Wednesday, March 1, 2017

What the SuperBowl Taught Us About Winning Pitches

The Atlanta Falcons gave us a perfect illustration about how to win or lose.  It doesn’t matter that they were playing football and in the agency world we are trying to win new business. They broke what may be the most important rule in the new business game.

--- Rule #1 in winning pitches: Make sure you don’t lose ---

While New England played a truly heroic game and did everything that they could to notch a win, they never should have been given the opportunity.  Atlanta didn’t just shoot themselves in the foot by passing and getting sacked with 4:30 left in the game, an eight point lead and the ball at the New England twenty yard line.  They then proceed to blow their entire foot off with a holding penalty on the next play.  Had they simply ran the ball three times from the twenty yard line, ran down some time and kicked a field goal, they would have given the ball back to New England with about three minutes left and an eleven point lead.

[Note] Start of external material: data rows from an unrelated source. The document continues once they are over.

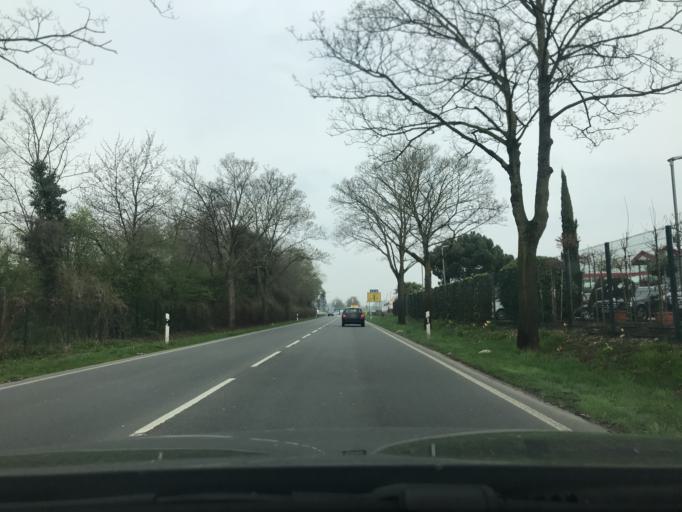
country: DE
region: North Rhine-Westphalia
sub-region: Regierungsbezirk Dusseldorf
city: Kevelaer
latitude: 51.5871
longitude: 6.2492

Think about times where your agency has done the same thing.  Think about times where your agency didn’t just not win…you actually lost the pitch.  Part of winning pitches is making sure that you make no mistakes.  That does not mean that you need a perfect strategy or perfect creative.  It means that you need to execute flawlessly.  Make sure that you are not only providing reasons for the prospect to hire you.  You also need to make sure that you are not making any mistakes that cause them not to hire you.

Some mistakes that could give the prospect a reason not to hire you, in spite of some terrific work:
-          A lack of cohesion on the team which is evidenced by people talking over each other during Q and A
-          Presenting two different strategies (because you want to be safe) which makes you look like you have no point of view
-          Making creative recommendations that are so strong they make you look difficult to work with
-          Running over on time which gives the impression that you would rather talk at the client than listen to them
These are just a few example but you get where I am going.  Sometimes you win a pitch because the other agencies simply lose the pitch. 

New England is a tremendous team and they did everything necessary to win.  But did Atlanta simply give the game away.  Did Seattle do the same thing last year by passing on first and goal only to get intercepted?

As you create your pitch deck, look at from two perspectives.  First, am I doing everything that I need to do to bring home a win?  Second, am I doing anything that could cause me to give the pitch away to another agency?

Mark Schnurman is President of Filament Inc., a communication training and new business consulting firm that works exclusively with both consumer and pharma agencies.